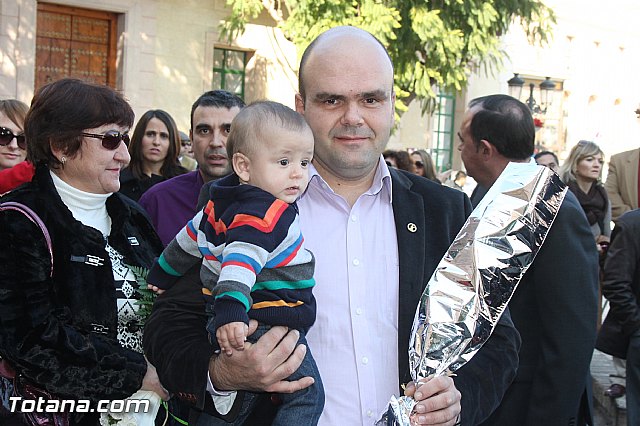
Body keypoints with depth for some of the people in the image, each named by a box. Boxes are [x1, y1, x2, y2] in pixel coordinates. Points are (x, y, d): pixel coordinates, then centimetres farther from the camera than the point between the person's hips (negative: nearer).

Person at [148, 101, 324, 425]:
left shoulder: (220, 205, 12)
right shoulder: (268, 214, -19)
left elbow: (190, 238, 25)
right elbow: (241, 259, -34)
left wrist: (162, 274, 39)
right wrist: (230, 311, -45)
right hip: (267, 324, -10)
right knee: (307, 394, -7)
════
**Problem requirements:** Exactly how many lines in the data above contain the word "left"? Respond with the number and nothing more.

**Output of the task:** 3